The Charleston mayoral race has overshadowed the city’s council races, but as the number of Black residents continue a steady decline as a result of the gentrification taking place from Johns Island to Daniel Island, representation at the council level still is important.

Only two of council’s three Black majority districts have elections November 3, but West Ashley districts where Blacks represent influential numbers of voters are emerging as new political fronts.

Both James Lewis Jr. in Dist. 3 and Perry Keith Waring in Dist. 7, the only two Black council members up for re-election in November, face significant opposition.

Lewis’ peninsula district, previously majority Black, has been transformed by gentrification. The midtown district that spans from Racliffe Street north to Grove Street between Rutledge and King streets has a new racial demographic. That demographic has spawned Lewis’ toughest opposition in recent years. He faces two challengers who include Jimmy Bailey Jr. and Rasheed Luqman who Lewis defeated four years ago.

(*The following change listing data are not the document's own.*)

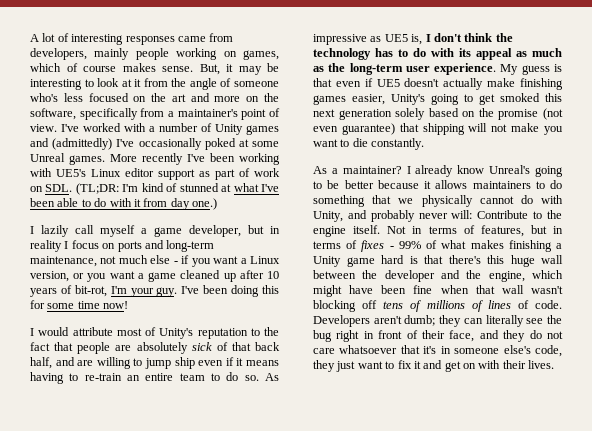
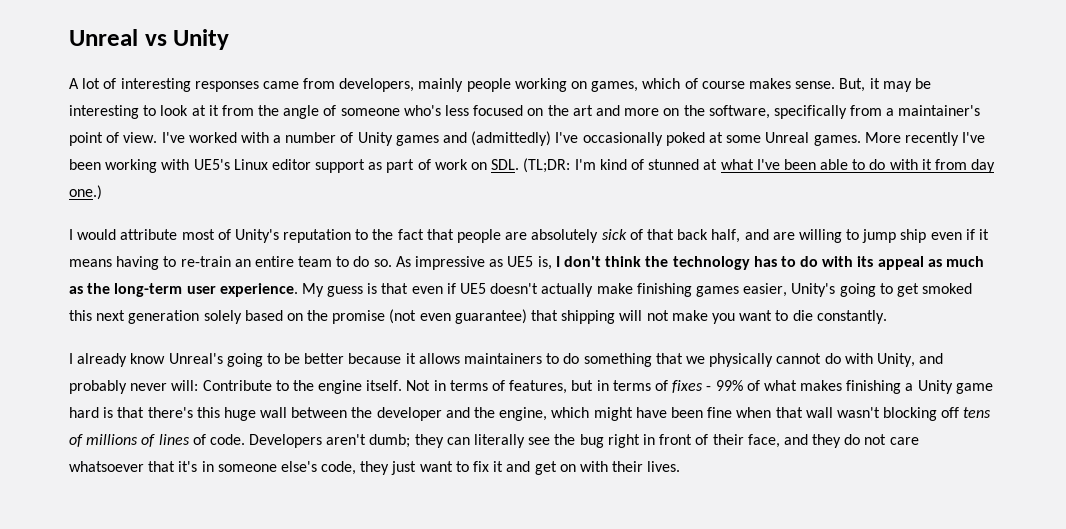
(30, 38) none -> [69,29,230,50] Unreal vs Unity //
[30,225,280,237] [30,240,215,252] [30,255,281,267] [30,270,280,282] [30,285,279,297] [30,300,129,309] // I lazily call myself a game developer, but in reality I focus on ports and long-term maintenance, not much else - if you want a Linux version, or you want a game cleaned up after 10 years of bit-rot, I'm your guy. I've been doing this for some time now! -> (102, 192) none
[313,166,402,174] As a maintainer? -> (887, 317) none

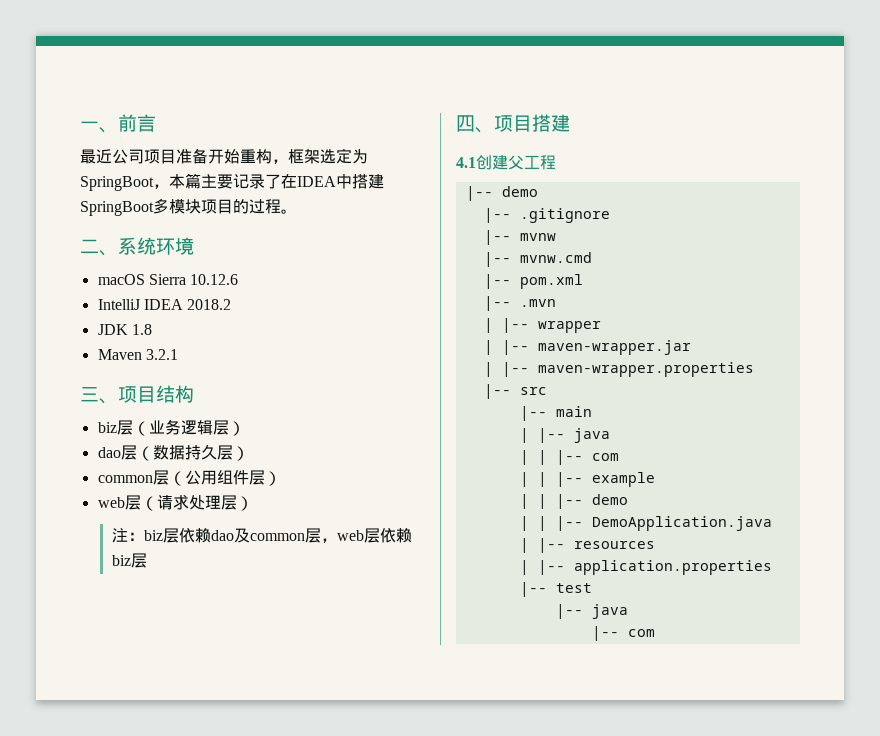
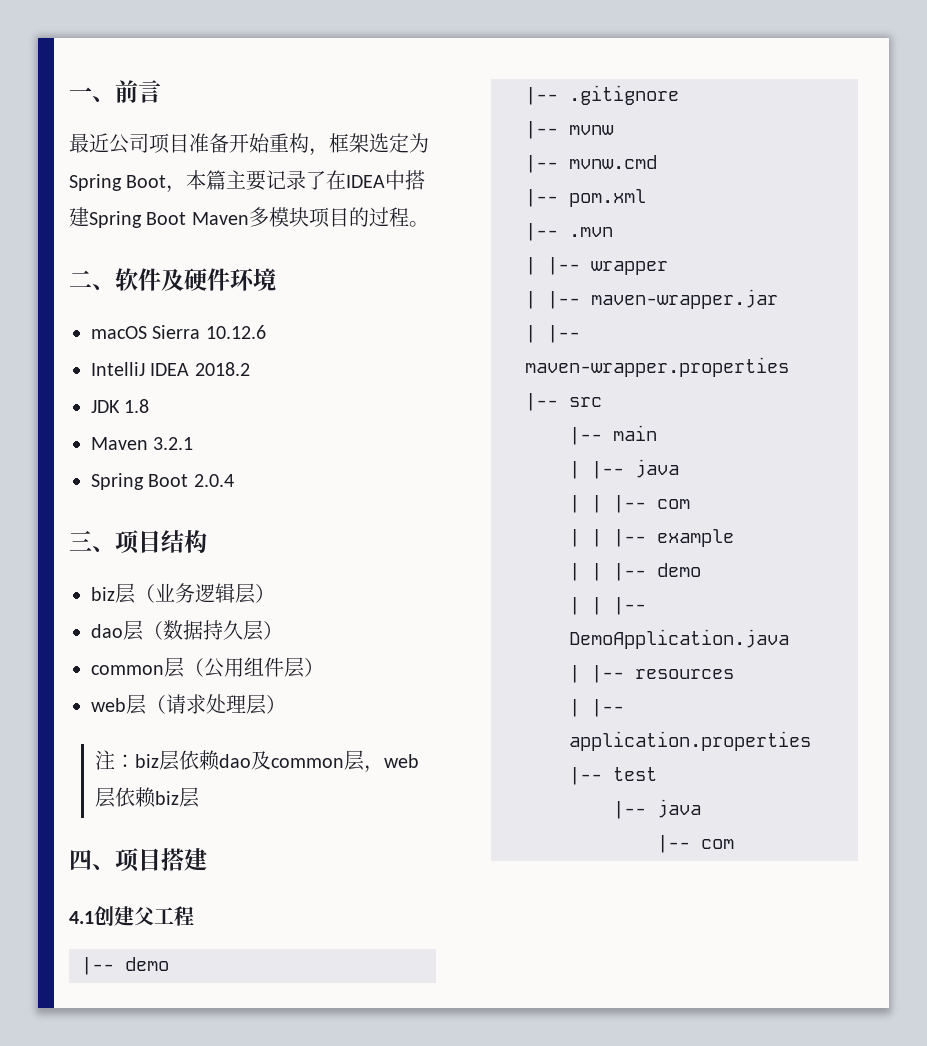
[80,176,154,191] SpringBoot -> [69,174,167,191] Spring Boot
[80,201,154,216] SpringBoot -> [89,211,249,228] Spring Boot Maven
[118,237,156,255] 系统 -> [115,268,230,291] 软件及硬件
(178, 354) none -> [91,473,234,490] // Spring Boot 2.0.4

Lewis said he’s undaunted by a new electorate and finds confidence in the solid backing he’s enjoyed from voters in the West Ashley communities of Maryville and Ashleyville. Both were added to his Dist. 3 constituency in the last redistricting alignment.

Waring, whose solid majority Black Dist. 7 includes East Oak Forest, West Oak Forest and Ardmore is banking on his track record of results oriented representation to bring his constituents to the polls in his favor against two challengers as well.

With only five Blacks among council’s 12-member body, losing either incumbent could mean a radical shift in the numbers game when it comes to leveraging votes on issues that concern Black constituents.

But as the city’s Black population shifted to districts West of the Ashley River, minority voters gained influence. That strength catapulted Dist. 2 Councilman Rodney Williams into office in 2014. This November Black voters have the opportunity to significantly affect elections in districts 9 and 11 where incumbents Aubry Alexander and Bill Moody respectively, are facing one challenger each.